Older couples in Florida are more likely to get a divorce compared to their counterparts in 1990, but this remains the age group that is least likely to split. Furthermore, not all marriages of older couples are equally vulnerable to divorce. For example, a 2012 study found that compared to second or later marriage, first marriages were less than half as likely to end in divorce.

Finances are also a factor. Couples who have $50,000 or fewer in assets are more likely to divorce than those who have over $250,000 in assets. Factors that do not appear to affect the divorce rate in this age group include retirement, the "empty nest" syndrome, health problems or education levels.

Among older couples who do divorce, around one-third have been married for more than 30 years and a little over 10 percent have been married longer than 40 years. Divorce later in life may have significant financial implications. For couples who are living together after the age of 50, the poverty rate is only about 4 percent. For older men who divorce, it is 11 percent. More than one-fourth of older women experience poverty after divorce.

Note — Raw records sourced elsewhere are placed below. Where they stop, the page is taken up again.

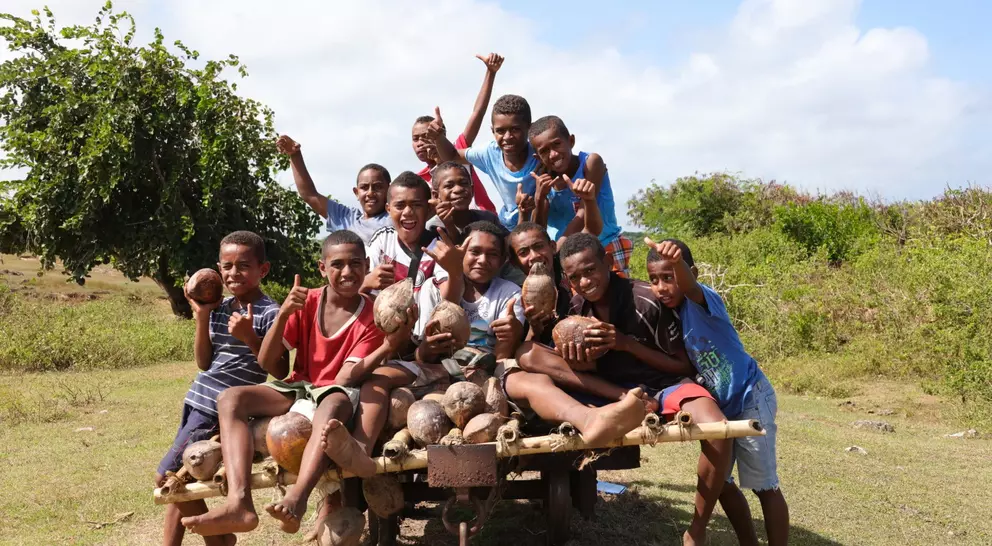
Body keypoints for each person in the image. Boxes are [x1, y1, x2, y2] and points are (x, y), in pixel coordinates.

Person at [179, 231, 414, 537]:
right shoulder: (308, 300)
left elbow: (345, 378)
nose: (347, 272)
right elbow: (269, 364)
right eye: (337, 264)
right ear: (322, 268)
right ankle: (240, 503)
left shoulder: (372, 312)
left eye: (355, 263)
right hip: (300, 387)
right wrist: (284, 314)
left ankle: (298, 499)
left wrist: (388, 346)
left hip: (341, 391)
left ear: (366, 264)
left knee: (331, 403)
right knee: (230, 399)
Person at [515, 233, 733, 546]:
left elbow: (683, 366)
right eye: (575, 277)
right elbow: (562, 362)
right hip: (610, 392)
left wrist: (624, 343)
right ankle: (621, 404)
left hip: (662, 386)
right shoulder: (574, 308)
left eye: (590, 270)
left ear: (609, 262)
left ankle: (696, 530)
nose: (585, 282)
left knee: (716, 428)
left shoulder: (646, 298)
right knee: (527, 352)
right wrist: (577, 357)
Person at [416, 221, 652, 445]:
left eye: (492, 254)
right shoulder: (434, 288)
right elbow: (423, 354)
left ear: (502, 262)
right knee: (528, 355)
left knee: (531, 372)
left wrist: (513, 336)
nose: (482, 260)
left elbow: (504, 357)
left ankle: (592, 418)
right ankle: (603, 409)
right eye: (474, 252)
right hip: (443, 371)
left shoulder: (521, 291)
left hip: (495, 372)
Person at [645, 237, 789, 546]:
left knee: (764, 486)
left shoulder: (703, 300)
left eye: (669, 277)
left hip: (751, 396)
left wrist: (677, 264)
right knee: (720, 483)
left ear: (691, 273)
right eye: (654, 279)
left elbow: (689, 286)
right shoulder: (673, 317)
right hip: (723, 407)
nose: (661, 287)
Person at [156, 231, 280, 546]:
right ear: (218, 267)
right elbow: (203, 362)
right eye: (227, 266)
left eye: (243, 266)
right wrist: (202, 316)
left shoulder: (269, 312)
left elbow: (277, 367)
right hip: (196, 402)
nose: (233, 273)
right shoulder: (219, 308)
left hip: (217, 410)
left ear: (262, 270)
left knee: (165, 477)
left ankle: (220, 539)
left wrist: (250, 336)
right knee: (179, 480)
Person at [427, 95, 575, 234]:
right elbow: (452, 156)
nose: (508, 137)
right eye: (500, 131)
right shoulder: (489, 153)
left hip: (546, 223)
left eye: (515, 129)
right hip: (510, 227)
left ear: (528, 128)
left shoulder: (540, 152)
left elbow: (565, 165)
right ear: (493, 131)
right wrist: (439, 137)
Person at [528, 115, 632, 276]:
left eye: (557, 144)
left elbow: (582, 213)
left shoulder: (590, 163)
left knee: (617, 296)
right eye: (544, 151)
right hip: (569, 257)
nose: (553, 154)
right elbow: (538, 229)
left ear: (571, 141)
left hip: (604, 245)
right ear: (538, 157)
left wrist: (560, 246)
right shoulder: (542, 180)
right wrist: (540, 198)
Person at [506, 176, 603, 341]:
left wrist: (589, 200)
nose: (534, 256)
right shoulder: (515, 292)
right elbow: (527, 347)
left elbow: (591, 230)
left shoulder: (566, 264)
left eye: (538, 247)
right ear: (515, 262)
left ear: (552, 246)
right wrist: (535, 330)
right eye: (523, 252)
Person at [413, 53, 501, 213]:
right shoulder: (419, 180)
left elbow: (478, 113)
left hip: (484, 225)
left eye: (427, 135)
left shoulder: (458, 151)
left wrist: (491, 73)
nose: (420, 143)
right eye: (415, 138)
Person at [276, 134, 391, 244]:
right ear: (356, 192)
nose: (370, 193)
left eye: (378, 187)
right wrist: (295, 154)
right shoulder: (346, 219)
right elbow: (310, 195)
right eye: (364, 188)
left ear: (390, 190)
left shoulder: (397, 219)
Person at [363, 172, 440, 294]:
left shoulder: (439, 246)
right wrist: (367, 282)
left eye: (416, 205)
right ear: (388, 209)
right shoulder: (383, 239)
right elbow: (356, 293)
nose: (408, 212)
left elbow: (450, 299)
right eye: (400, 205)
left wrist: (453, 273)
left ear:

For this reason, ensuring financial security may be particularly important for a person who is going through a divorce. For example, the person might be concerned about getting a share of the retirement account. Older couples may have a number of assets to divide, and in some cases, this may be particularly difficult for emotional as well as financial reasons. For example, the couple might have owned a home together for decades that they now must sell or that one of them must move out of. An attorney might be able to help a client in negotiating these important issues.